DATA ENTRIES:

▽

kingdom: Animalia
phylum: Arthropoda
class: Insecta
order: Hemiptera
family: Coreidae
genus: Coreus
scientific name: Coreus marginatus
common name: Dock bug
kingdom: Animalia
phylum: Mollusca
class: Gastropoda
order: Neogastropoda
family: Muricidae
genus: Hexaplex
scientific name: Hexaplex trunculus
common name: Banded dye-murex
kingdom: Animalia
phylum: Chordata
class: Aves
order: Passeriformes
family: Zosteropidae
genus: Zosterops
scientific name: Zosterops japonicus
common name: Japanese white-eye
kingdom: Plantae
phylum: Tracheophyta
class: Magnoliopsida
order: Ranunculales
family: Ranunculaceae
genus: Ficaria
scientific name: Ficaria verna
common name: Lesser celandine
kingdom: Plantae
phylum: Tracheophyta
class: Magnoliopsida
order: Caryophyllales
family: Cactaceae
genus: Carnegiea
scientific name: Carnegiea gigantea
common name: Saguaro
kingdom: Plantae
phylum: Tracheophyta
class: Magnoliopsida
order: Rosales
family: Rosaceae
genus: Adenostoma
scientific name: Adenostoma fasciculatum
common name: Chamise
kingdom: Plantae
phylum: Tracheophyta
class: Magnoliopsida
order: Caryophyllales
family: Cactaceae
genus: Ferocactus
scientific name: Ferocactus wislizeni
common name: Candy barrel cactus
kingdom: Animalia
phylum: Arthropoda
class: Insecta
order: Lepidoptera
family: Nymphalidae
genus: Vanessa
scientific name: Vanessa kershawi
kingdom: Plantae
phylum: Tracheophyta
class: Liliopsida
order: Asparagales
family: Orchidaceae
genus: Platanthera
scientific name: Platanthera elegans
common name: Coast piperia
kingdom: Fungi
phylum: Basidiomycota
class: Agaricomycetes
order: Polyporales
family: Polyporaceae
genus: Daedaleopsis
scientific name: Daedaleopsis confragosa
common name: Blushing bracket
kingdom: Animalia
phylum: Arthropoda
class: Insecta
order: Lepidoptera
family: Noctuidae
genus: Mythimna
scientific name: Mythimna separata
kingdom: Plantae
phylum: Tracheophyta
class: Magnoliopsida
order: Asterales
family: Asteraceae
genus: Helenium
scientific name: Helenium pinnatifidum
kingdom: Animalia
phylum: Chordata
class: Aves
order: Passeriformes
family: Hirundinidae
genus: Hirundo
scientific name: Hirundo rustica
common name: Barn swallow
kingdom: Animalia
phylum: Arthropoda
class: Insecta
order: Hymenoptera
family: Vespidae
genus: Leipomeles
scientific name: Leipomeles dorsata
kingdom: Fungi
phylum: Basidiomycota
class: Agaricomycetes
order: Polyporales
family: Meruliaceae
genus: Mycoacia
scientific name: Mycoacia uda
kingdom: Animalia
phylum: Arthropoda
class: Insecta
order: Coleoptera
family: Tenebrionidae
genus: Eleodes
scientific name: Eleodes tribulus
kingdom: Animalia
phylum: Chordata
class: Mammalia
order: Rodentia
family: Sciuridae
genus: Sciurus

△

Reprint all the records with "phylum" switched to "division" wherever it occurs, and leave everything else unchanged.

kingdom: Animalia
division: Arthropoda
class: Insecta
order: Hemiptera
family: Coreidae
genus: Coreus
scientific name: Coreus marginatus
common name: Dock bug
kingdom: Animalia
division: Mollusca
class: Gastropoda
order: Neogastropoda
family: Muricidae
genus: Hexaplex
scientific name: Hexaplex trunculus
common name: Banded dye-murex
kingdom: Animalia
division: Chordata
class: Aves
order: Passeriformes
family: Zosteropidae
genus: Zosterops
scientific name: Zosterops japonicus
common name: Japanese white-eye
kingdom: Plantae
division: Tracheophyta
class: Magnoliopsida
order: Ranunculales
family: Ranunculaceae
genus: Ficaria
scientific name: Ficaria verna
common name: Lesser celandine
kingdom: Plantae
division: Tracheophyta
class: Magnoliopsida
order: Caryophyllales
family: Cactaceae
genus: Carnegiea
scientific name: Carnegiea gigantea
common name: Saguaro
kingdom: Plantae
division: Tracheophyta
class: Magnoliopsida
order: Rosales
family: Rosaceae
genus: Adenostoma
scientific name: Adenostoma fasciculatum
common name: Chamise
kingdom: Plantae
division: Tracheophyta
class: Magnoliopsida
order: Caryophyllales
family: Cactaceae
genus: Ferocactus
scientific name: Ferocactus wislizeni
common name: Candy barrel cactus
kingdom: Animalia
division: Arthropoda
class: Insecta
order: Lepidoptera
family: Nymphalidae
genus: Vanessa
scientific name: Vanessa kershawi
kingdom: Plantae
division: Tracheophyta
class: Liliopsida
order: Asparagales
family: Orchidaceae
genus: Platanthera
scientific name: Platanthera elegans
common name: Coast piperia
kingdom: Fungi
division: Basidiomycota
class: Agaricomycetes
order: Polyporales
family: Polyporaceae
genus: Daedaleopsis
scientific name: Daedaleopsis confragosa
common name: Blushing bracket
kingdom: Animalia
division: Arthropoda
class: Insecta
order: Lepidoptera
family: Noctuidae
genus: Mythimna
scientific name: Mythimna separata
kingdom: Plantae
division: Tracheophyta
class: Magnoliopsida
order: Asterales
family: Asteraceae
genus: Helenium
scientific name: Helenium pinnatifidum
kingdom: Animalia
division: Chordata
class: Aves
order: Passeriformes
family: Hirundinidae
genus: Hirundo
scientific name: Hirundo rustica
common name: Barn swallow
kingdom: Animalia
division: Arthropoda
class: Insecta
order: Hymenoptera
family: Vespidae
genus: Leipomeles
scientific name: Leipomeles dorsata
kingdom: Fungi
division: Basidiomycota
class: Agaricomycetes
order: Polyporales
family: Meruliaceae
genus: Mycoacia
scientific name: Mycoacia uda
kingdom: Animalia
division: Arthropoda
class: Insecta
order: Coleoptera
family: Tenebrionidae
genus: Eleodes
scientific name: Eleodes tribulus
kingdom: Animalia
division: Chordata
class: Mammalia
order: Rodentia
family: Sciuridae
genus: Sciurus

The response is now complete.